6. Soweit die Klägerin im Schriftsatz vom 16.11.2021 auf die Entscheidung der 13. Handelskammer beim Landgericht München I vom 19.10.2021 (13 HKO 15251/20, Anlage K 20 hinweist und dieser Entscheidung folgend die Auffassung vertritt, die streitgegenständliche Klausel sei unklar, folgt der Senat dem nicht. Liest man § 1 AVB unbefangen, so erkennt man, dass sich in § 1 III AVB ausführliche Auflistungen befinden, in denen Corona nicht enthalten ist. Davon, dass es sich nur um eine – keinen eigenständigen Regelungsgehalt aufweisende – Information über zur Zeit des Vertragsschlusses meldepflichtige Krankheiten handelt, kann ein um Verständnis bemühter Versicherungsnehmer nicht ausgehen (so auch Senat in den Verfahren 25 U 1174/21, 25 U 1640/21, 25 U 1947/21, 25 U1948/21, 25 U 3425/21, 25 U 3541/21, 25 U 3573/21, 25 U 3775/21, vgl. insoweit zu in den entscheidenden Punkten gleich formulierten Bedingungen: OLG Dresden Urt. v. 13.7.2021 – 4 U 287/21, BeckRS 2021, 21604 beckonline oder auch OLG Stuttgart Urt. v. 10.6.2021 – 7 U 411/20).

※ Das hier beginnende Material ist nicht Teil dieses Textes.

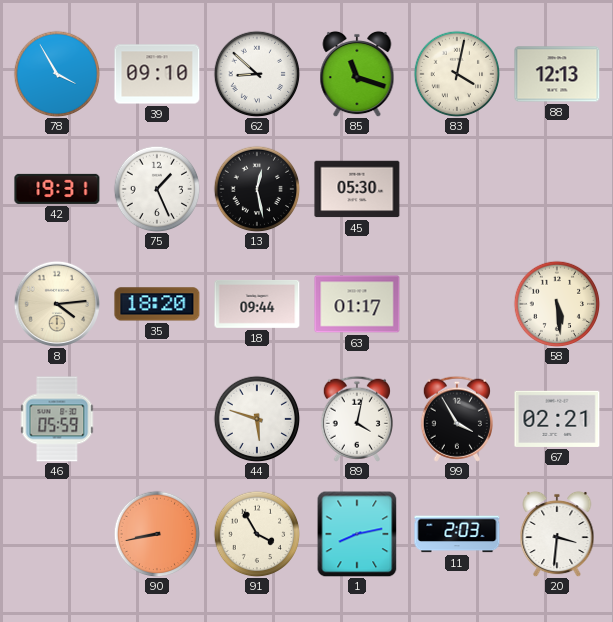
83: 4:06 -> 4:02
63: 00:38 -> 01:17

Die Kostenentscheidung ergibt sich aus § 97 Abs. 1 ZPO. Die Entscheidung zur vorläufigen Vollstreckbarkeit beruht auf § 708 Nr. 10, § 709 Satz 2, § 711 ZPO. Die Revision zum Bundesgerichtshof (§ 133 GVG, § 8 Abs. 2 EGGVG, § 7 Abs. 1 EGZPO) war gemäß § 543 Abs. 2 Satz 1 ZPO mit Blick auf das Urteil des Oberlandesgerichts Karlsruhe vom 30. Juni 2021 (12 U 4/21, juris) zuzulassen (vgl. BGH, Beschluss vom 13. Mai 2009 – IV ZR 217/08, r+s 2009, 340 Rn. 2; vom 13. Februar 2013 – IV ZR 260/12, r+s 2013, 282 Rn. 10; vom 15. Februar 2017 – IV ZR 202/16, VersR 2017, 948 Rn. 7; BeckOK-ZPO/Kessal-Wulf, 2021, § 543 Rn. 19, 26, § 545 Rn. 13; Zöller/Heßler, ZPO, 33. Aufl., § 543 Rn. 13).
Die Festsetzung des Berufungsstreitwerts beruht auf §§ 47, 48 GKG, § 3 ZPO.